Australians love Tina Turner. And they proved it en masse, when virtually 6,000 followers confirmed up at an outback social gathering to bop the “Nutbush,” setting a brand new document within the course of.
The Big Red Bash in Birdsville, a distant Queensland city 1,000 miles west of the state capital, Brisbane, has raised the document in years previous.
But on this event, simply weeks after Turner’s loss of life, on the tenth anniversary of the pageant, and the fiftieth anniversary of “Nutbush City Limits,” the previous mark was squashed.

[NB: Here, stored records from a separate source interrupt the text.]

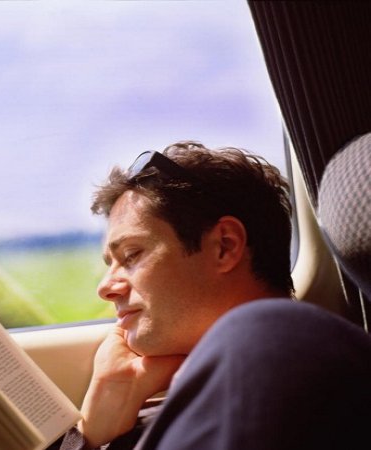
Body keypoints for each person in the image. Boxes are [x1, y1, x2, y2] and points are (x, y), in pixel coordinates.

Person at [54, 141, 371, 449]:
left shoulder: (276, 343)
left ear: (225, 246)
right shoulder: (157, 405)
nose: (105, 288)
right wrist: (91, 431)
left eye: (131, 255)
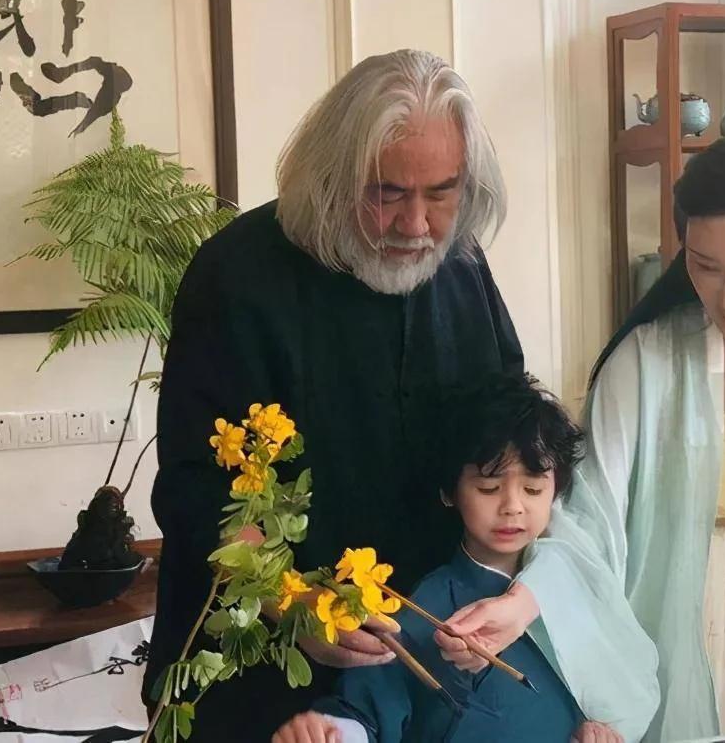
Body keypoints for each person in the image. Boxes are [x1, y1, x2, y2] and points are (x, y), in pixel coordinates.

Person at [437, 137, 725, 741]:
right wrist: (525, 603)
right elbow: (590, 519)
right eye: (705, 266)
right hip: (684, 618)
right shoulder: (647, 358)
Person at [145, 50, 525, 741]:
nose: (416, 225)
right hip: (261, 674)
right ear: (330, 176)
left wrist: (520, 589)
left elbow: (514, 438)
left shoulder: (461, 267)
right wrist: (290, 604)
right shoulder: (237, 276)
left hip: (423, 668)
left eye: (441, 194)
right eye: (387, 194)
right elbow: (195, 488)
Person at [272, 374, 656, 743]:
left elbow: (612, 691)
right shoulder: (429, 604)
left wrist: (595, 729)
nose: (513, 507)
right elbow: (368, 711)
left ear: (556, 490)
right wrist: (330, 731)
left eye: (533, 489)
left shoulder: (573, 582)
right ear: (449, 491)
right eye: (489, 487)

According to the Australian Broadcasting Corporation, 5,838 dancers did their factor — many sporting colourful outfits for the event. That determine simply eclipses the previous mark of 4,084 folks, set at the identical website in 2022, and the 1,719 folks recorded by Guinness World Records in 2018.
“It’s a military operation trying to get them lined up in rows and dancing for five minutes,” says Greg Donovan, founding father of the Big Red Bash, held July 4-6.
Helen Taylor, co-founder of the Australian Book of Records, caught all of the motion.
“Everyone was in the spirit of things today. It was the best I’ve ever seen,” she recounts. “We had people on crutches dancing, there was a girl dancing the Nutbush and hula hooping at the same time.”
The record-setting effort additionally raised greater than A$100,000 for charitable causes.
Australia has a deep, lasting reference to Turner. Her extraordinary solo comeback in 1984 was engineered by Roger Davies, the nice Australian artist supervisor who has guided the careers of Pink, Olivia Newton-John, Janet Jackson, Cher and lots of others.
The rock icon additionally starred as Auntie Entity in 1985’s Beyond Thunderdome, the third in George Miller’s Mad Max motion film franchise, and from 1989 to 1995, Turner was the face of the National Rugby League (then the New South Wales Rugby League or NSWRL). Followers of the game keep in mind Turner as “The Queen of Rugby League.”
Turner died May 24, at the age of 83.